- July 23, 2019
- Posted by: Myles Freedman
- Category: More Africa News
Maroc Telecom (IAM) has published its financial results for the six months ended 30 June 2019, reporting a 0.5% decrease in revenues from MAD17.939 billion (USD1.86 billion) to MAD17.844 billion, attributed to a 4.0% drop in sales generated by the group’s international operations, which was partly offset by a 1.4% increase in revenues in its domestic market. The telco’s six-month EBITDA increased by 6.2% year-on-year to MAD9.409 billion, fuelled by a 10.7% growth in pre-tax earnings from domestic operations, despite a 1.4% decrease in its subsidiaries’ EBITDAcontribution. IAM’s consolidated earnings from operations reached MAD5.862 billion in 1H19, a 5.8% increase y-o-y, while the group’s share of adjusted net income amounted to MAD3.022 billion, up by 1.0% when compared to 1H18. CAPEX including frequencies and licence costs amounted to MAD3.227 million at the end of June 2019, down 10.3% y-o-y.
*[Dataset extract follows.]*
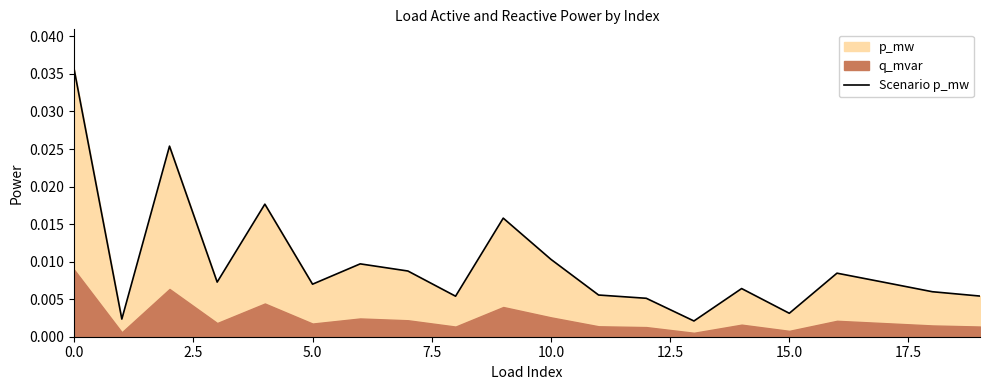

True or false: the data shows 0.0 at 15.0.

False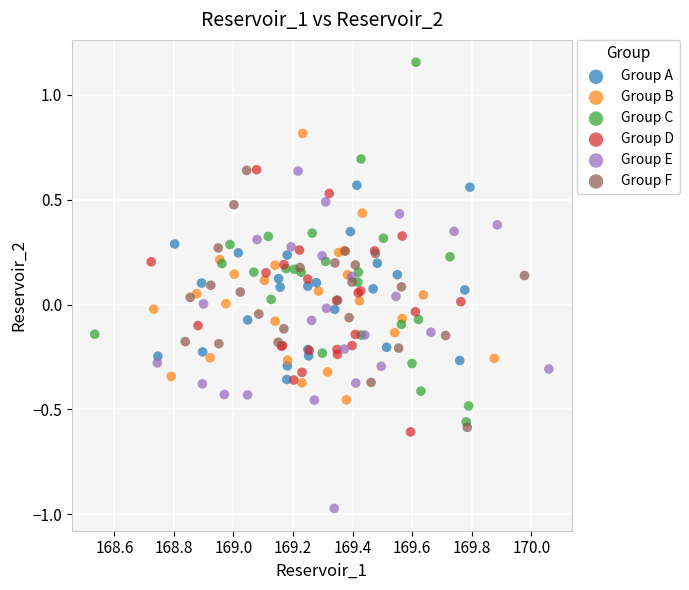

What are all the series names shown in the legend?

Group A, Group B, Group C, Group D, Group E, Group F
The group also disclosed that as part of the implementation of the 2019 Budget Act, the Moroccan government divested 8% of the capital and voting rights in IAM in the form of blocks of shares on 17 June 2019 (equivalent to 6% of the capital); a public offer sale was closed on 16 July 2019 (2% of the capital). After the completion of the transaction, the Kingdom of Morocco holds 22% of the capital and voting rights in Maroc Telecom.
In operational terms, the group reported annualised growth of 3.9% for its consolidated customer base, with the total reaching 63 million connections at end-June 2019. In Morocco, wireless subscribers increased by 3.2% y-o-y to reach 19.547 million, up from 18.935 million in 2Q18; the telco’s 3G/4G user base passed 11.119 million (up by 10.3% y-o-y), while broadband customers increased by 6.2% y-o-y to 1.529 million. In Niger, wireless accesses increased by 23.6% to 2.810 million, while Togo saw a sizeable 14.5% y-o-y rise in mobile subscribers to 3.608 million at 30 June. Furthermore, mobile subscriber growth was also reported in Cote d’Ivoire (8.899 million, up 9.0%), Mauritania (2.389 million, 10.6%), Burkina Faso (8.020 million, 6.6%) and Central African Republic (153,000, 4.1%), while Mali and Benin reported annual declines of 10.5% (7.270 million) and 0.5% (4.362 million), respectively.
Abdeslam Ahizoune, Chairman of IAM’s Management Board, commented: ‘Maroc Telecom achieved better-than-target results in the first half of 2019, thanks in part to the success of Data in all its markets, despite the strong competitive intensity. Profitability is improving significantly thanks to cost optimisation efforts, which offset the increasing sectoral tax pressure in some subsidiaries’ countries.’